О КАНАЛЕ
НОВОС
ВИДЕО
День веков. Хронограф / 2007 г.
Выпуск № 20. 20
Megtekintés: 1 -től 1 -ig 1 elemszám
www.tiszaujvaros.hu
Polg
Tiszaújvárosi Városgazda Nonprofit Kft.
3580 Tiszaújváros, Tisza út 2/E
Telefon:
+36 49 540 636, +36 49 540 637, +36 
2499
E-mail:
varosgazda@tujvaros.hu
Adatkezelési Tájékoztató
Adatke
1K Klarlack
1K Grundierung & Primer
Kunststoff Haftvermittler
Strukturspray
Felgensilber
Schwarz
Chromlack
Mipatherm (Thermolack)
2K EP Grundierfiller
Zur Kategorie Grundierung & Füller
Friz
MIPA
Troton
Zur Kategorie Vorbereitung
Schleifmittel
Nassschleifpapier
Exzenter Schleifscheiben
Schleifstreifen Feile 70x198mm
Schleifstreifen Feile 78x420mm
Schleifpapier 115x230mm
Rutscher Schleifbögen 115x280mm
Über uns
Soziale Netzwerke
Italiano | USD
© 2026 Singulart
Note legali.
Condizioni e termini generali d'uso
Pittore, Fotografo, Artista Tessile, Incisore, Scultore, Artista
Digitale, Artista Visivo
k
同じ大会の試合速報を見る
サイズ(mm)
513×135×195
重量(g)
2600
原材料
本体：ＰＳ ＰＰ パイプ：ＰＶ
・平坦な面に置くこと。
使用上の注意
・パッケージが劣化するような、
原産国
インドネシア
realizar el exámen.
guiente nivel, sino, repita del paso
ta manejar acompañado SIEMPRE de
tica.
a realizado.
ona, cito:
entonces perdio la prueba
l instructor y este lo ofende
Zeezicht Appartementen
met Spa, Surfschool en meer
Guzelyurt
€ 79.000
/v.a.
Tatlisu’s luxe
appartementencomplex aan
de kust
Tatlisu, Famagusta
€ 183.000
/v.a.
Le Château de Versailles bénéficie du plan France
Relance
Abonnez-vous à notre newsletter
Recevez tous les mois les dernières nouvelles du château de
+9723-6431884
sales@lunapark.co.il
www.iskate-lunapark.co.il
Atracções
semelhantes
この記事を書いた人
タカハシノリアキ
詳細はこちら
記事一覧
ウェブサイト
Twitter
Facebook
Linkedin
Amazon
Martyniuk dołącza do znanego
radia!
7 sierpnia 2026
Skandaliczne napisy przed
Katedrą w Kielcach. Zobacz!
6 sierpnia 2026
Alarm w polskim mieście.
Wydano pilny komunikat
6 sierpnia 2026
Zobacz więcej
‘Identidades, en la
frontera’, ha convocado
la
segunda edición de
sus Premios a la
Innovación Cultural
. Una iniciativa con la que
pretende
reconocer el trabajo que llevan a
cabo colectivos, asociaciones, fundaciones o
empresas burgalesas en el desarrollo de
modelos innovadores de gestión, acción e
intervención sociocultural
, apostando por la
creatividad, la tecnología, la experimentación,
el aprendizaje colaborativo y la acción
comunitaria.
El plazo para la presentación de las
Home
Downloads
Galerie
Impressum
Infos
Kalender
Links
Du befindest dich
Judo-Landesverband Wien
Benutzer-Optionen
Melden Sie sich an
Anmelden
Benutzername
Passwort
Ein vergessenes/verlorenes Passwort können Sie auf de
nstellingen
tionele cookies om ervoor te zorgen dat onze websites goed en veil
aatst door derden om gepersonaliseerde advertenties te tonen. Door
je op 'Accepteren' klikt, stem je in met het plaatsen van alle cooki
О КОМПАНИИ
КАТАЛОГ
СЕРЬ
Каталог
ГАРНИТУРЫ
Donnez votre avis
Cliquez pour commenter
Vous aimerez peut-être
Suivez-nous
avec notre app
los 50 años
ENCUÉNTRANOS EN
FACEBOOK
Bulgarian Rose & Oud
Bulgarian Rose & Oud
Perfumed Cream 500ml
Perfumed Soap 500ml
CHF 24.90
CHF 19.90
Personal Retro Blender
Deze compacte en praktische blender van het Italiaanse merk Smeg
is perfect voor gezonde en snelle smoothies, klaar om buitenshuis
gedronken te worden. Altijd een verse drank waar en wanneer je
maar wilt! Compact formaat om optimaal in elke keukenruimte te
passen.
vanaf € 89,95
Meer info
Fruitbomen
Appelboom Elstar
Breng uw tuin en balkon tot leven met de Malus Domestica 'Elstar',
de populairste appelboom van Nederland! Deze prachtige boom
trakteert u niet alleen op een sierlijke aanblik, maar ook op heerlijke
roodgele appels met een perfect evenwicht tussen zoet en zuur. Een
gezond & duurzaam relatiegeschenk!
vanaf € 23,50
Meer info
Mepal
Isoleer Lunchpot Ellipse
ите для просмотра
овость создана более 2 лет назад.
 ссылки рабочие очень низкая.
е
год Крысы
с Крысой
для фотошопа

——

*EXERCISE OBJECTIVE:*
Line count for "Schleifstreifen": say how many lines of the entries above include that word, and give only the number.

*EXERCISE OUTPUT:*
2